** Opening Records provided block **

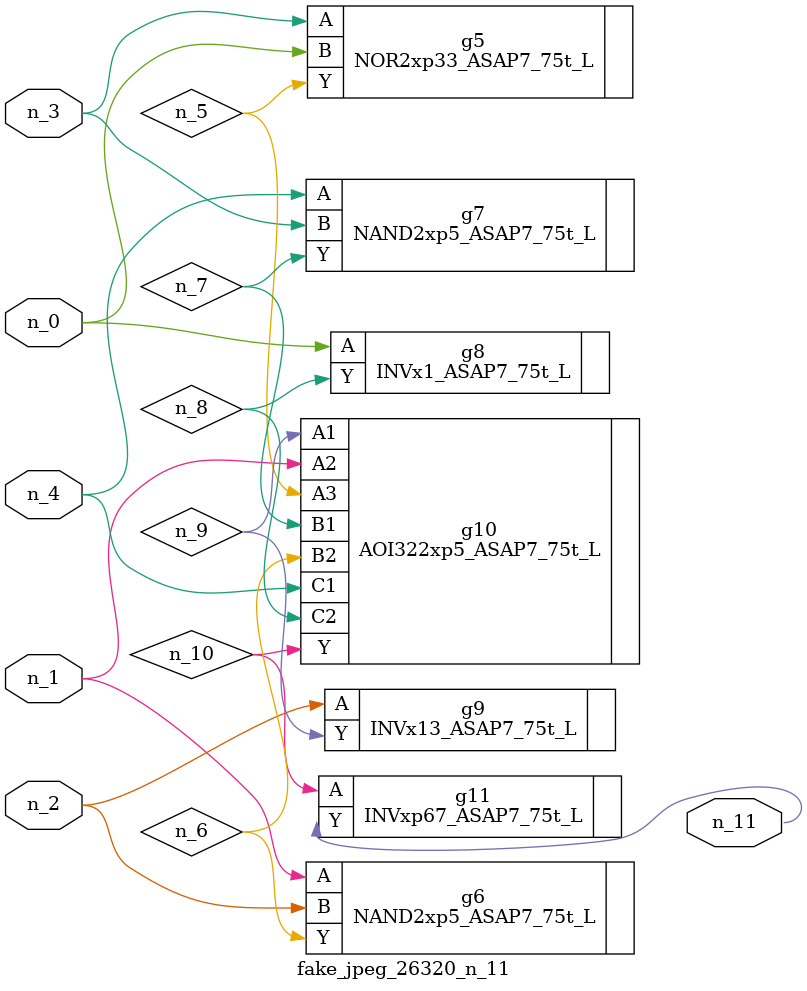
<source format=v>
module fake_jpeg_26320_n_11 (n_3, n_2, n_1, n_0, n_4, n_11);

input n_3;
input n_2;
input n_1;
input n_0;
input n_4;

output n_11;

wire n_10;
wire n_8;
wire n_9;
wire n_6;
wire n_5;
wire n_7;

NOR2xp33_ASAP7_75t_L g5 ( 
.A(n_3),
.B(n_0),
.Y(n_5)
);

NAND2xp5_ASAP7_75t_L g6 ( 
.A(n_1),
.B(n_2),
.Y(n_6)
);

NAND2xp5_ASAP7_75t_L g7 ( 
.A(n_4),
.B(n_3),
.Y(n_7)
);

INVx1_ASAP7_75t_L g8 ( 
.A(n_0),
.Y(n_8)
);

INVx13_ASAP7_75t_L g9 ( 
.A(n_2),
.Y(n_9)
);

AOI322xp5_ASAP7_75t_L g10 ( 
.A1(n_9),
.A2(n_1),
.A3(n_5),
.B1(n_7),
.B2(n_6),
.C1(n_4),
.C2(n_8),
.Y(n_10)
);

INVxp67_ASAP7_75t_L g11 ( 
.A(n_10),
.Y(n_11)
);


endmodule
</source>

** Closing Records provided block **

◆ **Problem requirements**:
Look through the data and gather every line with the string "input" in it.

◆ **Solution**:
input n_3;
input n_2;
input n_1;
input n_0;
input n_4;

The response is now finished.